Extract provided:
As shown above, most groups dropped the limit as they worked through the algebra. Lieljdahl cautions teachers about correcting form too early in the problem-solving process. Thinking is often non-linear, messy and non-routine and students’ white board work should reflect this if they are grappling. Get the mathematical ideas down, then work on the formal notation. A “keep thinking” question to focus them on this issue of the limit might be, “What does the 7/2 tell us about this function?” “Can you write that in words and in mathematical notation?”

Per BTC principles, I also encourage students to look or walk around the room to see what other groups are doing, and I might strategically direct them to a group that has a different answer or approach or presentation. This often results in groups correcting their work or helping others to do so.

If I see a recurring or interesting error, I will at some point discuss this with the class in my “You killed a puppy!” routine. After an algebra error makes the puppy death list, I am known to yell across the room during whiteboard time, “8’s, you killed a puppy!” This gets everyone scrambling to recognize the deathly error.

The input:

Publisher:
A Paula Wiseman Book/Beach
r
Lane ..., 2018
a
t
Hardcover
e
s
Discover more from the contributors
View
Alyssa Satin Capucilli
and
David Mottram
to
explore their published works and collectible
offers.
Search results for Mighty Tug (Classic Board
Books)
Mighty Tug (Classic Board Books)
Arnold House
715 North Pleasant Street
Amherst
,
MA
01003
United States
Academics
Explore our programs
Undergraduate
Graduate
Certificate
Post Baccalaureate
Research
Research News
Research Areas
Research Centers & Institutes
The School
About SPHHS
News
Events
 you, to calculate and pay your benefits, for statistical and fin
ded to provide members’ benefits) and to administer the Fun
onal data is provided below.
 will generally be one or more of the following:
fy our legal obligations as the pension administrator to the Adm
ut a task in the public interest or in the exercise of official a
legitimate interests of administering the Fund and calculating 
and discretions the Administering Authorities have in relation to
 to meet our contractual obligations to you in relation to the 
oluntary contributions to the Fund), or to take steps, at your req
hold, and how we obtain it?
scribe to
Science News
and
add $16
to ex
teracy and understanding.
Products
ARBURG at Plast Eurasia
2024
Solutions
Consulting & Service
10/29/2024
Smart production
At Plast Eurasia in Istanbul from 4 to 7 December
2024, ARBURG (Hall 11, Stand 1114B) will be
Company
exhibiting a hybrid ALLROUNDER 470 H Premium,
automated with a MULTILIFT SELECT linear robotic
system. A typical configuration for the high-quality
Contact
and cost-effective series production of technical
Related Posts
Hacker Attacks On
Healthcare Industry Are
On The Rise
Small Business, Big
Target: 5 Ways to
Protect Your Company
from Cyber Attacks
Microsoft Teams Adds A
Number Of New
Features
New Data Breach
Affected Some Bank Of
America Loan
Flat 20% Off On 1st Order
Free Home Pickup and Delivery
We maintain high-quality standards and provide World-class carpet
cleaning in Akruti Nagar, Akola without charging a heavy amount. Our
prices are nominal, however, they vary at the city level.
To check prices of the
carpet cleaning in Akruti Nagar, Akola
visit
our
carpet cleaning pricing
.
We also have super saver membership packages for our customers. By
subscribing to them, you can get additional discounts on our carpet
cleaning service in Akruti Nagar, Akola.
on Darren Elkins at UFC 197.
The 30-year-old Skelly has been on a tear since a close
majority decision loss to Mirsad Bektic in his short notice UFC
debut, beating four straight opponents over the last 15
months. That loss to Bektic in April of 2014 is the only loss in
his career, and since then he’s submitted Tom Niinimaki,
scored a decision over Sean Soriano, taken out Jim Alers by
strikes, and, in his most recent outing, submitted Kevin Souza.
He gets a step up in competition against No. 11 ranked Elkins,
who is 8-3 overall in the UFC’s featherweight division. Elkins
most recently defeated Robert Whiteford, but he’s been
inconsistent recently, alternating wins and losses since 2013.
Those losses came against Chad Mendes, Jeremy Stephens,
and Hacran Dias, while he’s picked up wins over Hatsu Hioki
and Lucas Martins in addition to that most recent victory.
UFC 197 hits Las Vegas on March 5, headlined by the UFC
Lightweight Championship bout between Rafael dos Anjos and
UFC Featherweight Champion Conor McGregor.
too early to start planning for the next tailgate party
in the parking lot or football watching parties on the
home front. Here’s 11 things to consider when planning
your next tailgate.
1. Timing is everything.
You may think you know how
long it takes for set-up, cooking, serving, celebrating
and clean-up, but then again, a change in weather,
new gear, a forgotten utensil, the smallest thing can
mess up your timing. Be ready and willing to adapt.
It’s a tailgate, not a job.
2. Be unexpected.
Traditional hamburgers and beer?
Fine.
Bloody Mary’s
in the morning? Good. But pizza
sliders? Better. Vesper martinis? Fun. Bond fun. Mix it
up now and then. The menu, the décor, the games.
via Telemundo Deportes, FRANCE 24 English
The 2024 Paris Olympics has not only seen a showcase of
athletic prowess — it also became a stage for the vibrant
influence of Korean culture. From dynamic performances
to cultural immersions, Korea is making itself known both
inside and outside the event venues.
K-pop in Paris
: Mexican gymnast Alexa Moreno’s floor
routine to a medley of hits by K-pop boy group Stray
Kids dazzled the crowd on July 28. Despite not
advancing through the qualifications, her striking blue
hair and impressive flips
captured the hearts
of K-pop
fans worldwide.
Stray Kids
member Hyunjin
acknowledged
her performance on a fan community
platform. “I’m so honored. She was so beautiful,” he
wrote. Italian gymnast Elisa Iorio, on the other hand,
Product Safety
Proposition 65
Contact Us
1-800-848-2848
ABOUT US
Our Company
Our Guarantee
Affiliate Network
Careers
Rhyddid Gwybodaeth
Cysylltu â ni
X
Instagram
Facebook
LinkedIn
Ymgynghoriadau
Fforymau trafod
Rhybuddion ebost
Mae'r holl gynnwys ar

What you will do:
A. Reproduce verbatim the part of the passage on whiteboard problem-solving that opens with the words containing "Per BTC principles, I" and closes with "others to do so.".
B. In the records, from their first line through the line containing "We also have", change every "Research" to "Scholarship" and keep everything else the same. Provide only those lines.

Results:
A.
Per BTC principles, I also encourage students to look or walk around the room to see what other groups are doing, and I might strategically direct them to a group that has a different answer or approach or presentation. This often results in groups correcting their work or helping others to do so.

B.
Publisher:
A Paula Wiseman Book/Beach
r
Lane ..., 2018
a
t
Hardcover
e
s
Discover more from the contributors
View
Alyssa Satin Capucilli
and
David Mottram
to
explore their published works and collectible
offers.
Search results for Mighty Tug (Classic Board
Books)
Mighty Tug (Classic Board Books)
Arnold House
715 North Pleasant Street
Amherst
,
MA
01003
United States
Academics
Explore our programs
Undergraduate
Graduate
Certificate
Post Baccalaureate
Scholarship
Scholarship News
Scholarship Areas
Scholarship Centers & Institutes
The School
About SPHHS
News
Events
 you, to calculate and pay your benefits, for statistical and fin
ded to provide members’ benefits) and to administer the Fun
onal data is provided below.
 will generally be one or more of the following:
fy our legal obligations as the pension administrator to the Adm
ut a task in the public interest or in the exercise of official a
legitimate interests of administering the Fund and calculating 
and discretions the Administering Authorities have in relation to
 to meet our contractual obligations to you in relation to the 
oluntary contributions to the Fund), or to take steps, at your req
hold, and how we obtain it?
scribe to
Science News
and
add $16
to ex
teracy and understanding.
Products
ARBURG at Plast Eurasia
2024
Solutions
Consulting & Service
10/29/2024
Smart production
At Plast Eurasia in Istanbul from 4 to 7 December
2024, ARBURG (Hall 11, Stand 1114B) will be
Company
exhibiting a hybrid ALLROUNDER 470 H Premium,
automated with a MULTILIFT SELECT linear robotic
system. A typical configuration for the high-quality
Contact
and cost-effective series production of technical
Related Posts
Hacker Attacks On
Healthcare Industry Are
On The Rise
Small Business, Big
Target: 5 Ways to
Protect Your Company
from Cyber Attacks
Microsoft Teams Adds A
Number Of New
Features
New Data Breach
Affected Some Bank Of
America Loan
Flat 20% Off On 1st Order
Free Home Pickup and Delivery
We maintain high-quality standards and provide World-class carpet
cleaning in Akruti Nagar, Akola without charging a heavy amount. Our
prices are nominal, however, they vary at the city level.
To check prices of the
carpet cleaning in Akruti Nagar, Akola
visit
our
carpet cleaning pricing
.
We also have super saver membership packages for our customers. By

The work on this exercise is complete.